--- SOURCE PASSAGE ---
******************************

USS Madison DD-425 (1940-1969)
The USS Madison was a Benson class destroyer built at the Boston Navy Yard. She was commissioned in August of 1940 and sent to serve in the Neutrality Patrol in the Atlantic and Caribbean. In January of the following year she headed to Portugal as an escort to the soon to be Ambassador to France. She had the honor of escorting the President Franklin D. Roosevelt to Newfoundland to meet with the British Prime Minister and work out the details of the Atlantic Charter. In the summer of 1941 while Germany was becoming more hostile the Madison performed escort duties and anti-submarine patrols. She continued this work until the United States entered into World War II.

******************************

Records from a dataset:
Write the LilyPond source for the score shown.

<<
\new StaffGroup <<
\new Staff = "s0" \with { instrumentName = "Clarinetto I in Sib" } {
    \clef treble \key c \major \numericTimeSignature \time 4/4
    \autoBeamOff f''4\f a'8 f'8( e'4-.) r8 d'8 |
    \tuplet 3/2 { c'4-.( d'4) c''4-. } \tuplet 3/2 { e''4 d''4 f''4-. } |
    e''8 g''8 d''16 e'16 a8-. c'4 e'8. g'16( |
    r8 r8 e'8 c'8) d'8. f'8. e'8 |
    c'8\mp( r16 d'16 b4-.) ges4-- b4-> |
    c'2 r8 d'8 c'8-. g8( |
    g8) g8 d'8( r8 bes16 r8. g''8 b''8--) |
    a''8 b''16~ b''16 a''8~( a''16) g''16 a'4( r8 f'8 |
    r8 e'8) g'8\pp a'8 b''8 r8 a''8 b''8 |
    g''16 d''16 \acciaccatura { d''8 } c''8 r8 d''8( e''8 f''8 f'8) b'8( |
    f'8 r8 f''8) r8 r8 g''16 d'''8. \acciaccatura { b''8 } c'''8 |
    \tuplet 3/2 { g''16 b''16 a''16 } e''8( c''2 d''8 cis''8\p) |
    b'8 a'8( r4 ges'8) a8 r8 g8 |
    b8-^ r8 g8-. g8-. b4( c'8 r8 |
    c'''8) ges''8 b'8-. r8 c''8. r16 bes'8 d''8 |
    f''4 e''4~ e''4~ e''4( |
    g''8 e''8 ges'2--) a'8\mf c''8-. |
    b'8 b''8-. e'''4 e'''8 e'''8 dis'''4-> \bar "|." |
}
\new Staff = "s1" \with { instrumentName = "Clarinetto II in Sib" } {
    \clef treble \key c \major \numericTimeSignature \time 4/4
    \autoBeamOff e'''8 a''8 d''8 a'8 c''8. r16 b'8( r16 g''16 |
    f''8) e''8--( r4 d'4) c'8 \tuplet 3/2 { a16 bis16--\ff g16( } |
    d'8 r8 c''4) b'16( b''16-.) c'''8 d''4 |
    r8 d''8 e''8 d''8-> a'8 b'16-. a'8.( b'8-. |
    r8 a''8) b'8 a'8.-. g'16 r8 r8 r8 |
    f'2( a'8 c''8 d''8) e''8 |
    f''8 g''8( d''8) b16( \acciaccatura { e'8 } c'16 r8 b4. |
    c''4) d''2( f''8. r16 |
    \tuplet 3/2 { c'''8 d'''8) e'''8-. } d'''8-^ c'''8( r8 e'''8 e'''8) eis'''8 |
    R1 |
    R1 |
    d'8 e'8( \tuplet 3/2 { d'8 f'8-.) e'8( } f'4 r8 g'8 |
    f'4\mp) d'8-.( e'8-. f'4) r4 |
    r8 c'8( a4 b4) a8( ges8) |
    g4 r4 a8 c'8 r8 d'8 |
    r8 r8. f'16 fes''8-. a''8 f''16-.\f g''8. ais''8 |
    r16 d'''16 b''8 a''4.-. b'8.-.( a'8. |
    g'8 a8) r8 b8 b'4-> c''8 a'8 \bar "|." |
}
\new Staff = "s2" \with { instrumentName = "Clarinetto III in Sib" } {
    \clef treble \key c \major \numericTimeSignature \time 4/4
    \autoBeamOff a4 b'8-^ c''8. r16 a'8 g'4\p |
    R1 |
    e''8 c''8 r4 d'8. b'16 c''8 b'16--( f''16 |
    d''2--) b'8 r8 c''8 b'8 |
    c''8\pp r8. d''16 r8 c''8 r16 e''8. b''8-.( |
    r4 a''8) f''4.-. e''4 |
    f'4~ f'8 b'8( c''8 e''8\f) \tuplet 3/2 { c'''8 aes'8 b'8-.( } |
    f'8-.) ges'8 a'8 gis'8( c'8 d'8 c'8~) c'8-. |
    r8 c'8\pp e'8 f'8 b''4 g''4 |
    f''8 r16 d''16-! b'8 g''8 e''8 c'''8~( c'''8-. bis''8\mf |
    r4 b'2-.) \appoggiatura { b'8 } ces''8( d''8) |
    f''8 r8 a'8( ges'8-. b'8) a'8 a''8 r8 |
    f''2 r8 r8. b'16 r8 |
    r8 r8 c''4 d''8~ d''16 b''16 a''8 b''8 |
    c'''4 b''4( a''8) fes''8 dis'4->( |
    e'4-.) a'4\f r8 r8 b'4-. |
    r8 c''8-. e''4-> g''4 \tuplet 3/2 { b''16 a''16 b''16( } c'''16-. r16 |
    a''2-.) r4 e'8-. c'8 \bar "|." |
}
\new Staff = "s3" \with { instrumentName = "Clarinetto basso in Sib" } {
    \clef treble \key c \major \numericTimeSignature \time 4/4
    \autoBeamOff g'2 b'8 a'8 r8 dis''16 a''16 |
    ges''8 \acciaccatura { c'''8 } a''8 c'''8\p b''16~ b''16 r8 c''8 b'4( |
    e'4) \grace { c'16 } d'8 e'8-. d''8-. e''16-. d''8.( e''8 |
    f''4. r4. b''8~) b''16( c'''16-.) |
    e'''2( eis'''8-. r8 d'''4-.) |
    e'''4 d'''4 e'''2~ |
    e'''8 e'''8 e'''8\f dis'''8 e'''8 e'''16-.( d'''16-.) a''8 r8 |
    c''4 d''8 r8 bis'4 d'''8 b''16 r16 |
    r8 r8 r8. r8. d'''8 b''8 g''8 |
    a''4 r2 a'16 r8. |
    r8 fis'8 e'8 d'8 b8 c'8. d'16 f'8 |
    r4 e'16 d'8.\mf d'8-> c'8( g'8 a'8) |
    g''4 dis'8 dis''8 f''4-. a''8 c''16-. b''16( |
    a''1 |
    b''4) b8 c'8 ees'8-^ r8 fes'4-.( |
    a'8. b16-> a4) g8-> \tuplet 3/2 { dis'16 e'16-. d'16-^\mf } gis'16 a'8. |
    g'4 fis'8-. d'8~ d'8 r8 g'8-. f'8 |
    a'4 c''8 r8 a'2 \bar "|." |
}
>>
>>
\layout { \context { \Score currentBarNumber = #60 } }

******************************

--- PROBLEM 1 ---
Set down the passage on USS Madison exactly, between "USS Madison DD-425" and "World War II.", inclusive.
--- PROBLEM 2 ---
Resume the account of USS Madison after its final sentence.

--- REPLY 1 ---
USS Madison DD-425 (1940-1969)
The USS Madison was a Benson class destroyer built at the Boston Navy Yard. She was commissioned in August of 1940 and sent to serve in the Neutrality Patrol in the Atlantic and Caribbean. In January of the following year she headed to Portugal as an escort to the soon to be Ambassador to France. She had the honor of escorting the President Franklin D. Roosevelt to Newfoundland to meet with the British Prime Minister and work out the details of the Atlantic Charter. In the summer of 1941 while Germany was becoming more hostile the Madison performed escort duties and anti-submarine patrols. She continued this work until the United States entered into World War II.

--- REPLY 2 ---
Action in World War II
In April of 1942 the Madison began serving with the British Home Fleet and was based in Scapa Flow. She helped to protect the USS Wasp as it delivered fighter planes to Malta and escorted convoys between the North Atlantic and Soviet Union. In September she assisted a convoy crossing the Atlantic Ocean. She rescued the survivors of the Wakefield and waited for the salvage ships to rig up a tow and get her into port. The Madison then performed screening duties for the convoys along the British Isles, Panama, and the Gulf coast of the United States. She saw some action in the invasion of Morocco. After this she mainly performed convoy duty. That would last until the campaign to take on the Germans at Anzio. She also helped in the invasion of Southern France. During this campaign she had some success at destroying manned German torpedoes. In 1945 she would be sent to the Pacific by the way of the Panama Canal to join in the war against Japan. She went on patrol and did escort work in the Pacific, once again rescuing survivors of a sinking ship.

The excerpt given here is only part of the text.